Harold Horowitz ’43

Posted On - May 28, 2015


 

Even if Harold Horowitz had never returned to UCLA, he still would have been one of its most illustrious alumni. As associate general counsel at the department of Health, Education and Welfare from 1961 to 1964, he drafted vital portions of the bill that became the Civil Rights Act of 1964 and later served on President Johnson’s task force for the War on Poverty. In 1965 he served on the McCone Commission, which investigated the Watts riots. A board member at the Western enter on Poverty and Law since 1967, he was the motivating force behind a lawsuit that led to the reform of the system that finances California public schools. In addition, he is an accomplished scholar in constitutional law and held an appointment a professor of law at UCLA from 1964 to 1990.

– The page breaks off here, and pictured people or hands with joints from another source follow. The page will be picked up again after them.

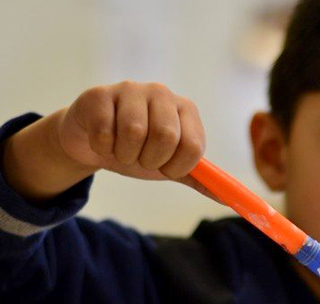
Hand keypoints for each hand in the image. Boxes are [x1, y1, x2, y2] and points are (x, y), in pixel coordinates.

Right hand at [3, 81, 213, 203]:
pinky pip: (105, 132)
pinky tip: (102, 140)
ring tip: (121, 149)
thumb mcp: (170, 166)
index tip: (164, 167)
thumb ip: (198, 179)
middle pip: (166, 136)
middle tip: (140, 158)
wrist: (92, 143)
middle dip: (150, 160)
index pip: (193, 145)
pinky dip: (103, 148)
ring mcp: (130, 89)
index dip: (177, 166)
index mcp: (185, 109)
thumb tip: (227, 199)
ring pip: (133, 132)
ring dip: (125, 155)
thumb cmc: (138, 152)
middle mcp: (162, 93)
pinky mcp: (100, 94)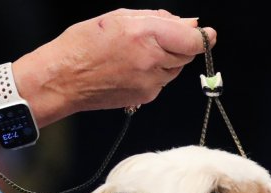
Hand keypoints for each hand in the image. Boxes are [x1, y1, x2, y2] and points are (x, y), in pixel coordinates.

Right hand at [17, 10, 215, 116]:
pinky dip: (155, 72)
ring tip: (138, 51)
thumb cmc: (82, 46)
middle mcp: (152, 61)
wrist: (62, 79)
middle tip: (159, 36)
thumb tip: (188, 24)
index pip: (193, 40)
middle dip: (180, 43)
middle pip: (187, 53)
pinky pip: (162, 81)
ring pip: (176, 68)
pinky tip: (132, 66)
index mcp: (146, 35)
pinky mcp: (147, 96)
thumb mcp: (118, 18)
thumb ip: (158, 20)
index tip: (207, 34)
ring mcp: (151, 82)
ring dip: (167, 58)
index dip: (204, 37)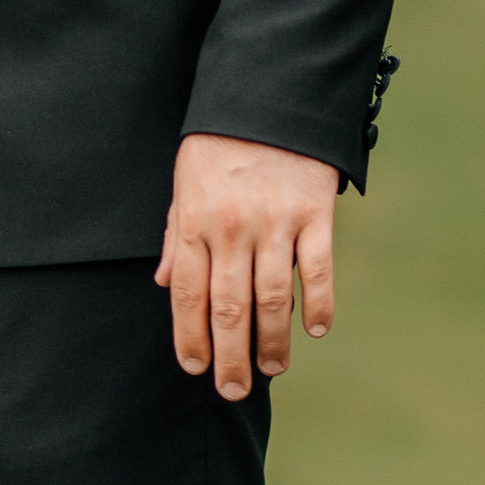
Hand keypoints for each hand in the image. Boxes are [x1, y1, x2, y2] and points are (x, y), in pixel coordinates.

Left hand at [155, 134, 338, 401]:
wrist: (268, 94)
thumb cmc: (219, 143)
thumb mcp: (182, 184)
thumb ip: (177, 237)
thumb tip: (166, 286)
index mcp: (195, 222)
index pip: (189, 296)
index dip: (191, 337)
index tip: (196, 368)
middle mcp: (232, 228)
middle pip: (230, 307)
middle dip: (230, 357)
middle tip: (233, 390)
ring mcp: (276, 222)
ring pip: (273, 297)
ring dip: (273, 341)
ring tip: (272, 369)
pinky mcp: (315, 212)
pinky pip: (317, 268)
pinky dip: (318, 302)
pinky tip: (314, 329)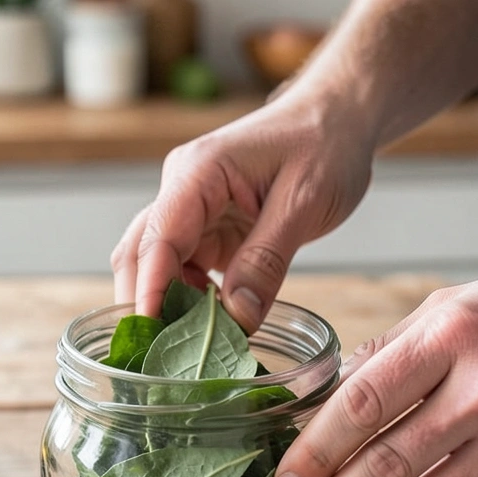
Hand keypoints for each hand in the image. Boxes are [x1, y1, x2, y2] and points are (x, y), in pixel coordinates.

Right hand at [111, 91, 374, 331]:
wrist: (337, 117)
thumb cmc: (324, 143)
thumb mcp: (304, 202)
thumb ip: (267, 260)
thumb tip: (237, 318)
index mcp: (198, 173)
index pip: (158, 238)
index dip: (149, 290)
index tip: (148, 334)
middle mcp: (182, 190)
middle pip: (140, 255)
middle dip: (144, 305)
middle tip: (158, 359)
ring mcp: (192, 210)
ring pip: (157, 267)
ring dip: (166, 307)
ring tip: (183, 353)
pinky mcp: (208, 229)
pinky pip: (186, 271)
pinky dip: (190, 302)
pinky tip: (207, 332)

To those who have known and worked with him during the 28 years he has been on campus, however, Hal’s most lasting contributions will undoubtedly be the systems he devised and administered concerning faculty advancement and conduct. When Hal became Vice Chancellor, Faculty Relations, in 1974, he inherited a limited set of bureaucratic regulations that overlooked issues of due process and participation of faculty members under review. During his 16 years as vice chancellor, Hal modified, influenced and helped shape UCLA’s entire system of personnel decision making. His approach, based on the premise that the highest standards of fairness and integrity would advance rather than hinder the search for top faculty, created an atmosphere of trust and cooperation and enabled the University to attract a faculty judged by many measures of excellence to be among the preeminent in the nation.

The system Hal helped design has proven so workable and so significant that it has become a model for system-wide University policies governing faculty housing, medical school compensation plans and phased retirement. Hal himself was usually consulted before any significant change was instituted in the academic personnel process at the system-wide UC level.

Although Hal has retired from his position as vice chancellor, he remains active at UCLA as professor emeritus and as a special assistant to the Vice Chancellor. It is gratifying to know that this well-loved man, like his legacy, will continue to exert a thoughtful influence on the campus where he spent nearly 30 years.